→ Data excerpts
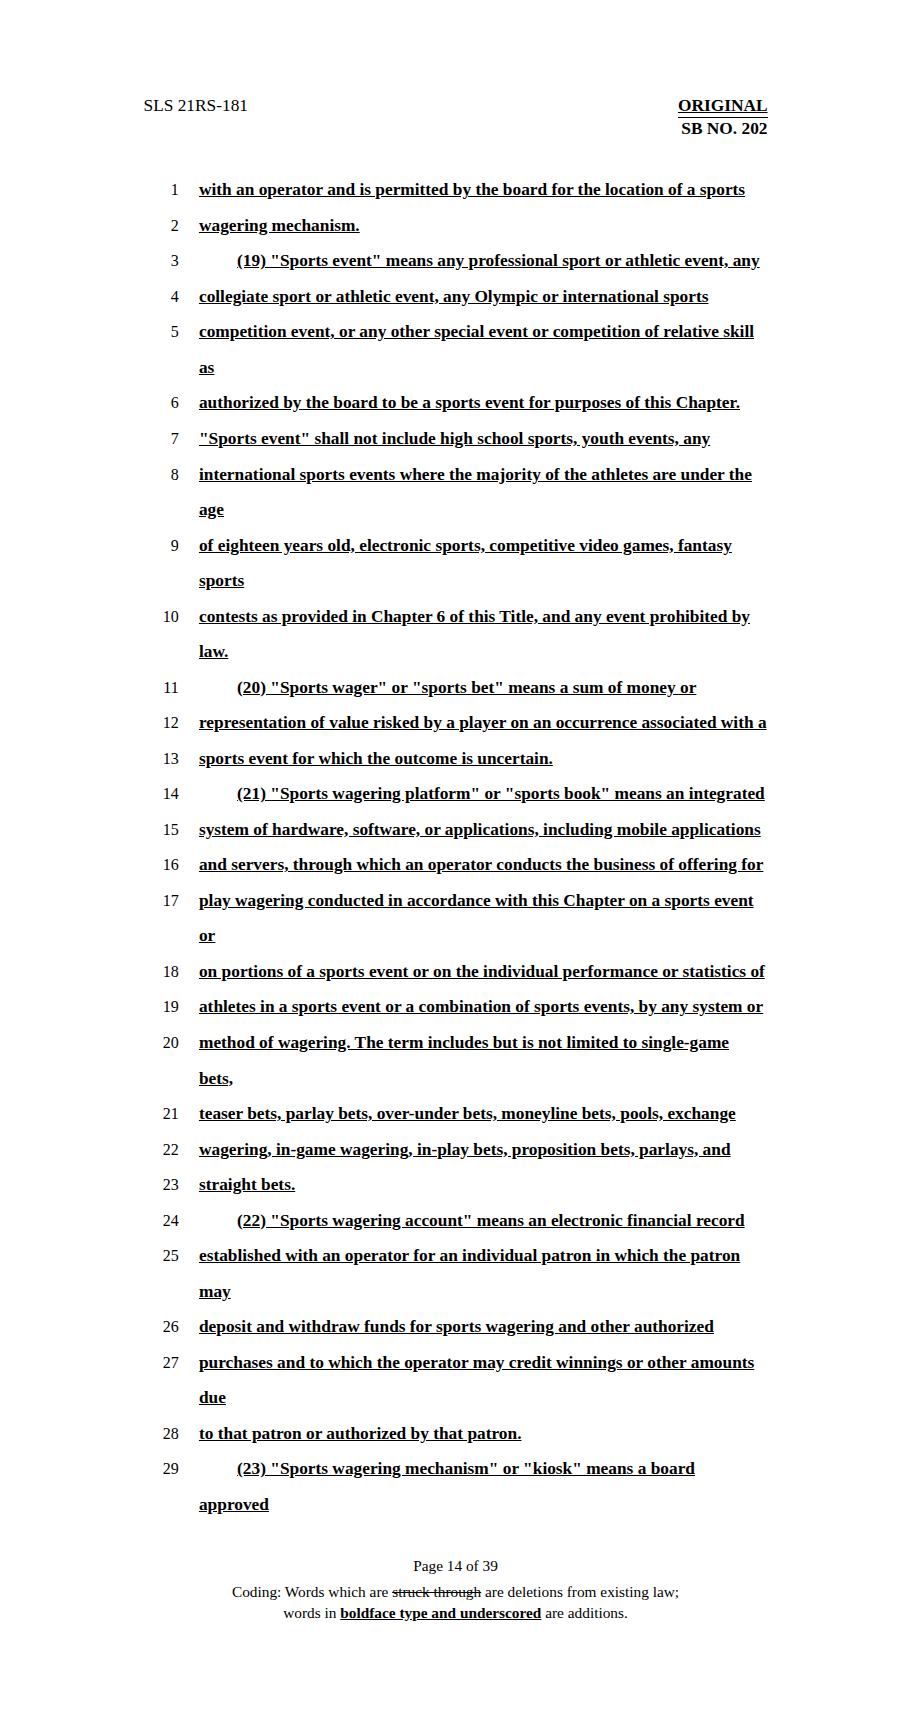SLS 21RS-181
ORIGINAL SB NO. 202
with an operator and is permitted by the board for the location of a sports
wagering mechanism.
(19) "Sports event" means any professional sport or athletic event, any
collegiate sport or athletic event, any Olympic or international sports
competition event, or any other special event or competition of relative skill as
authorized by the board to be a sports event for purposes of this Chapter.
"Sports event" shall not include high school sports, youth events, any
international sports events where the majority of the athletes are under the age
of eighteen years old, electronic sports, competitive video games, fantasy sports
contests as provided in Chapter 6 of this Title, and any event prohibited by law.
(20) "Sports wager" or "sports bet" means a sum of money or
representation of value risked by a player on an occurrence associated with a
sports event for which the outcome is uncertain.
(21) "Sports wagering platform" or "sports book" means an integrated
system of hardware, software, or applications, including mobile applications
and servers, through which an operator conducts the business of offering for
play wagering conducted in accordance with this Chapter on a sports event or
on portions of a sports event or on the individual performance or statistics of
athletes in a sports event or a combination of sports events, by any system or
method of wagering. The term includes but is not limited to single-game bets,
teaser bets, parlay bets, over-under bets, moneyline bets, pools, exchange
wagering, in-game wagering, in-play bets, proposition bets, parlays, and
straight bets.
(22) "Sports wagering account" means an electronic financial record
established with an operator for an individual patron in which the patron may
deposit and withdraw funds for sports wagering and other authorized
purchases and to which the operator may credit winnings or other amounts due
to that patron or authorized by that patron.
(23) "Sports wagering mechanism" or "kiosk" means a board approved
Page 14 of 39
Coding: Words which are struck through are deletions from existing law;
words in boldface type and underscored are additions.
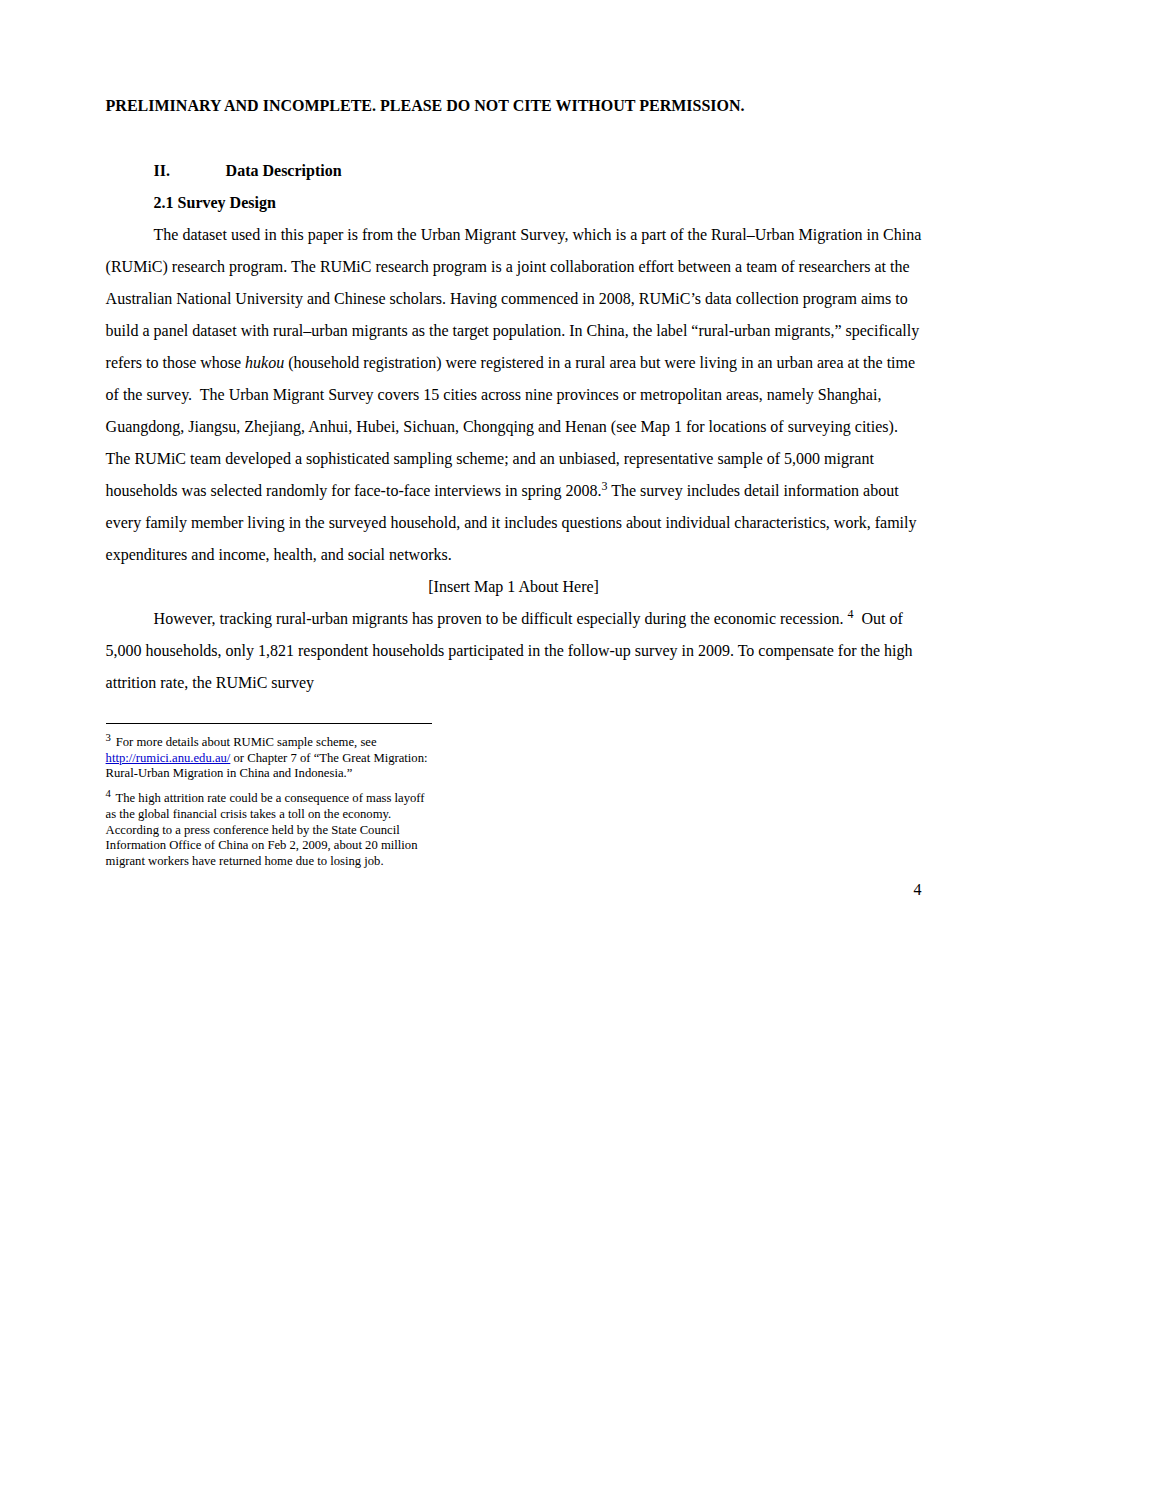PRELIMINARY AND INCOMPLETE. PLEASE DO NOT CITE WITHOUT PERMISSION.
II. Data Description
2.1 Survey Design
The dataset used in this paper is from the Urban Migrant Survey, which is a part of the Rural–Urban Migration in China (RUMiC) research program. The RUMiC research program is a joint collaboration effort between a team of researchers at the Australian National University and Chinese scholars. Having commenced in 2008, RUMiC’s data collection program aims to build a panel dataset with rural–urban migrants as the target population. In China, the label “rural-urban migrants,” specifically refers to those whose hukou (household registration) were registered in a rural area but were living in an urban area at the time of the survey. The Urban Migrant Survey covers 15 cities across nine provinces or metropolitan areas, namely Shanghai, Guangdong, Jiangsu, Zhejiang, Anhui, Hubei, Sichuan, Chongqing and Henan (see Map 1 for locations of surveying cities). The RUMiC team developed a sophisticated sampling scheme; and an unbiased, representative sample of 5,000 migrant households was selected randomly for face-to-face interviews in spring 2008.3 The survey includes detail information about every family member living in the surveyed household, and it includes questions about individual characteristics, work, family expenditures and income, health, and social networks.
[Insert Map 1 About Here]
However, tracking rural-urban migrants has proven to be difficult especially during the economic recession. 4 Out of 5,000 households, only 1,821 respondent households participated in the follow-up survey in 2009. To compensate for the high attrition rate, the RUMiC survey
3 For more details about RUMiC sample scheme, see http://rumici.anu.edu.au/ or Chapter 7 of “The Great Migration: Rural-Urban Migration in China and Indonesia.”
4 The high attrition rate could be a consequence of mass layoff as the global financial crisis takes a toll on the economy. According to a press conference held by the State Council Information Office of China on Feb 2, 2009, about 20 million migrant workers have returned home due to losing job.
4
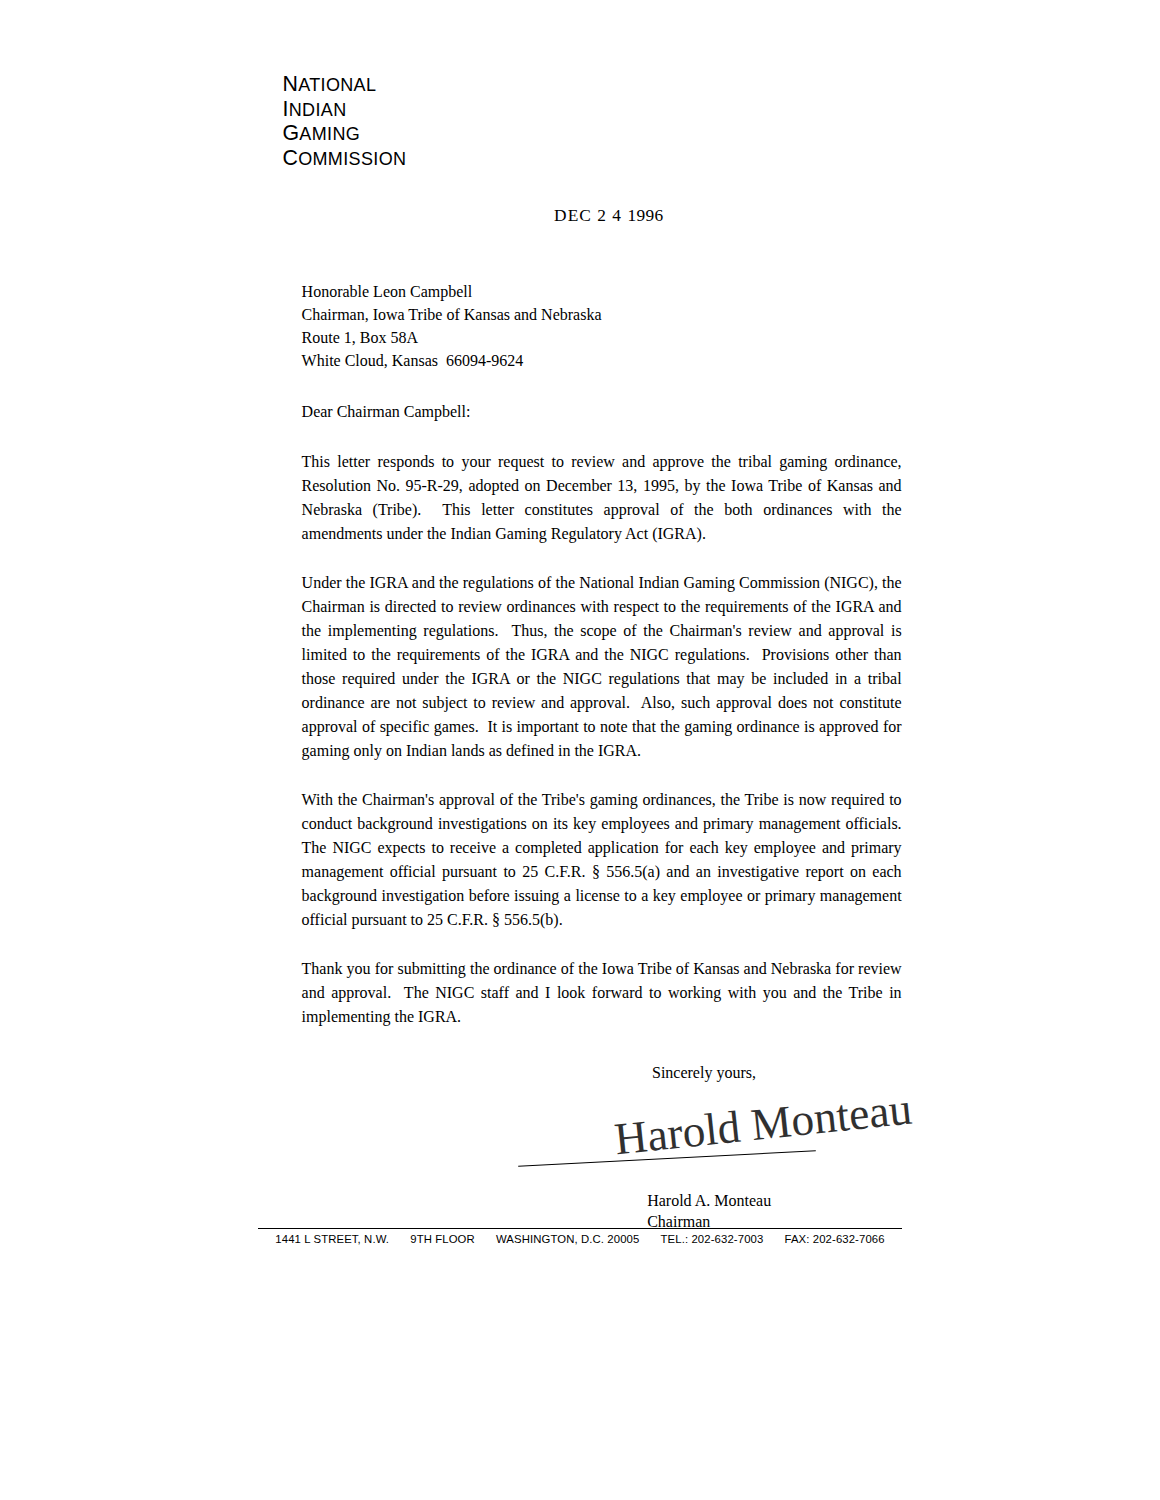National
Indian
Gaming
Commission
DEC 2 4 1996
Honorable Leon Campbell
Chairman, Iowa Tribe of Kansas and Nebraska
Route 1, Box 58A
White Cloud, Kansas 66094-9624
Dear Chairman Campbell:
This letter responds to your request to review and approve the tribal gaming ordinance, Resolution No. 95-R-29, adopted on December 13, 1995, by the Iowa Tribe of Kansas and Nebraska (Tribe). This letter constitutes approval of the both ordinances with the amendments under the Indian Gaming Regulatory Act (IGRA).
Under the IGRA and the regulations of the National Indian Gaming Commission (NIGC), the Chairman is directed to review ordinances with respect to the requirements of the IGRA and the implementing regulations. Thus, the scope of the Chairman's review and approval is limited to the requirements of the IGRA and the NIGC regulations. Provisions other than those required under the IGRA or the NIGC regulations that may be included in a tribal ordinance are not subject to review and approval. Also, such approval does not constitute approval of specific games. It is important to note that the gaming ordinance is approved for gaming only on Indian lands as defined in the IGRA.
With the Chairman's approval of the Tribe's gaming ordinances, the Tribe is now required to conduct background investigations on its key employees and primary management officials. The NIGC expects to receive a completed application for each key employee and primary management official pursuant to 25 C.F.R. § 556.5(a) and an investigative report on each background investigation before issuing a license to a key employee or primary management official pursuant to 25 C.F.R. § 556.5(b).
Thank you for submitting the ordinance of the Iowa Tribe of Kansas and Nebraska for review and approval. The NIGC staff and I look forward to working with you and the Tribe in implementing the IGRA.
Sincerely yours,
Harold Monteau
Harold A. Monteau
Chairman
1441 L STREET, N.W. 9TH FLOOR WASHINGTON, D.C. 20005 TEL.: 202-632-7003 FAX: 202-632-7066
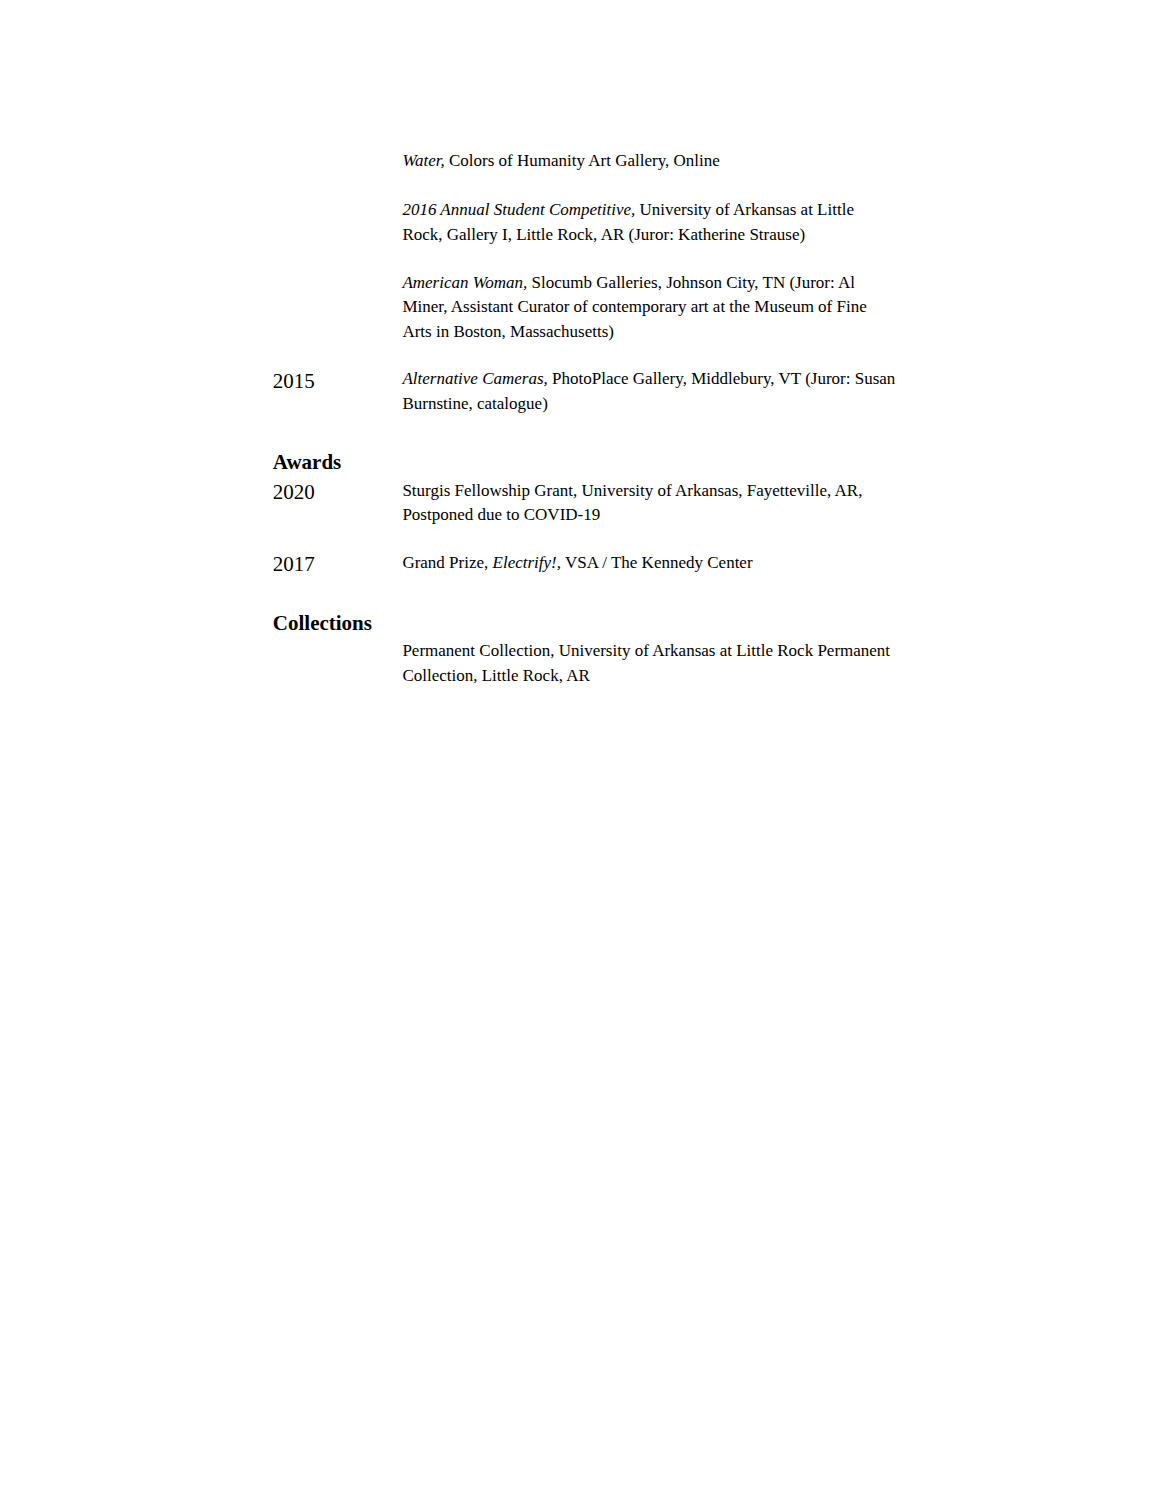Water, Colors of Humanity Art Gallery, Online
2016 Annual Student Competitive, University of Arkansas at Little Rock, Gallery I, Little Rock, AR (Juror: Katherine Strause)
American Woman, Slocumb Galleries, Johnson City, TN (Juror: Al Miner, Assistant Curator of contemporary art at the Museum of Fine Arts in Boston, Massachusetts)
2015
Alternative Cameras, PhotoPlace Gallery, Middlebury, VT (Juror: Susan Burnstine, catalogue)
Awards
2020
Sturgis Fellowship Grant, University of Arkansas, Fayetteville, AR, Postponed due to COVID-19
2017
Grand Prize, Electrify!, VSA / The Kennedy Center
Collections
Permanent Collection, University of Arkansas at Little Rock Permanent Collection, Little Rock, AR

→ What you need to do
Reproduce the lines above, beginning at the line with "competition event, or" and stopping after the line with "Page 14 of 39", exactly as they are.

→ Output of the task
competition event, or any other special event or competition of relative skill as
authorized by the board to be a sports event for purposes of this Chapter.
"Sports event" shall not include high school sports, youth events, any
international sports events where the majority of the athletes are under the age
of eighteen years old, electronic sports, competitive video games, fantasy sports
contests as provided in Chapter 6 of this Title, and any event prohibited by law.
(20) "Sports wager" or "sports bet" means a sum of money or
representation of value risked by a player on an occurrence associated with a
sports event for which the outcome is uncertain.
(21) "Sports wagering platform" or "sports book" means an integrated
system of hardware, software, or applications, including mobile applications
and servers, through which an operator conducts the business of offering for
play wagering conducted in accordance with this Chapter on a sports event or
on portions of a sports event or on the individual performance or statistics of
athletes in a sports event or a combination of sports events, by any system or
method of wagering. The term includes but is not limited to single-game bets,
teaser bets, parlay bets, over-under bets, moneyline bets, pools, exchange
wagering, in-game wagering, in-play bets, proposition bets, parlays, and
straight bets.
(22) "Sports wagering account" means an electronic financial record
established with an operator for an individual patron in which the patron may
deposit and withdraw funds for sports wagering and other authorized
purchases and to which the operator may credit winnings or other amounts due
to that patron or authorized by that patron.
(23) "Sports wagering mechanism" or "kiosk" means a board approved
Page 14 of 39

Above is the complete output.